Creating a backup using Time Machine
Time Machine was designed by Apple to work with a spare USB drive. Setting it up couldn't be easier. Attach a new external USB hard drive and click Use As Backup Disk in the dialog window that says "Do you want to use this as a Time Machine drive?"

The USB drive will be wiped so make sure it doesn't contain any files you want to keep. And although you can move files to and from the attached drive using Finder, we advise you to leave it alone and only use it as a Time Machine backup.

Configuring a Time Machine backup with a second hard drive is simple. The greatest effort it takes is purchasing the drive and plugging it in. But using an external drive won't protect you from a cataclysmic event —a massive power surge, fire or flood

Do you really need to reinstall Mac OS X?
First of all check if you really do need to re-install the whole drive. There are three things you should do before

1. Run Mac OS X Disk Utility from Recovery Mode

On a Mac running Mountain Lion, you can run Disk Utility by booting into OS X Recovery Mode.

Restart the Mac while holding down the Command and R keys.
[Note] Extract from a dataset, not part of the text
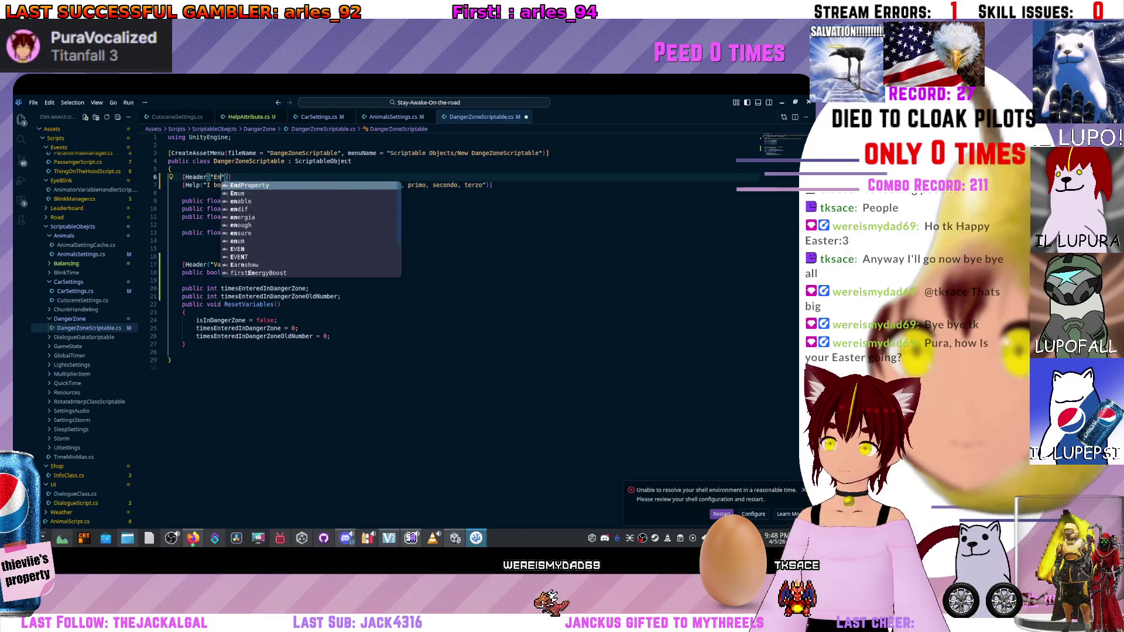
pyautogui.write('oost energia ')
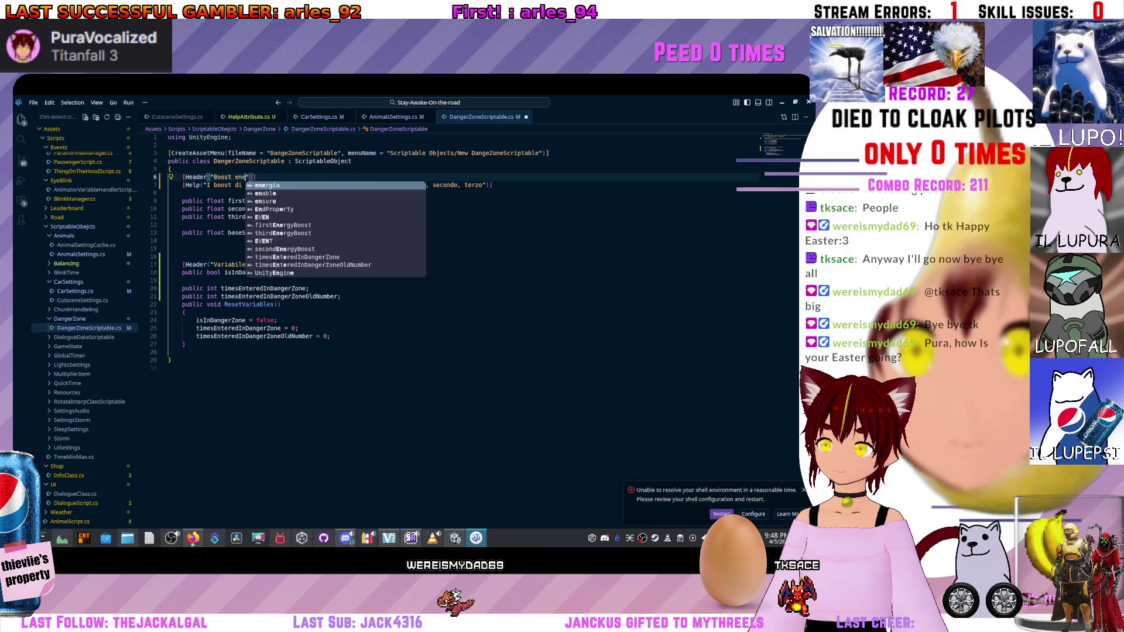
pyautogui.write('danger s')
You should boot into a screen headlined OS X Utilities.Click on Disk Utility and choose your Mac's built-in hard drive in the left column Click Verify Disk, and then wait while Disk Utility does its thing. If there are any problems click Repair Disk.

2. Run Mac OS X Safe Boot

Shut the Mac down, and start it up while holding down Shift. Safe Boot takes a while to start. If it does then you may be able to fix or repair Mac OS X. Try removing start-up items. Open System Preferences > Users & Groups choose you account, open Login Items and click the Remove '-' button to deselect options.

3. Run Mac OS X 'fsck'

This one's kind of geeky and fun. Shut the Mac off, and start it up again while holding Command and S. You're launching Single User Mode. You can release the keys when the intimidating black screen with messages in white text appears.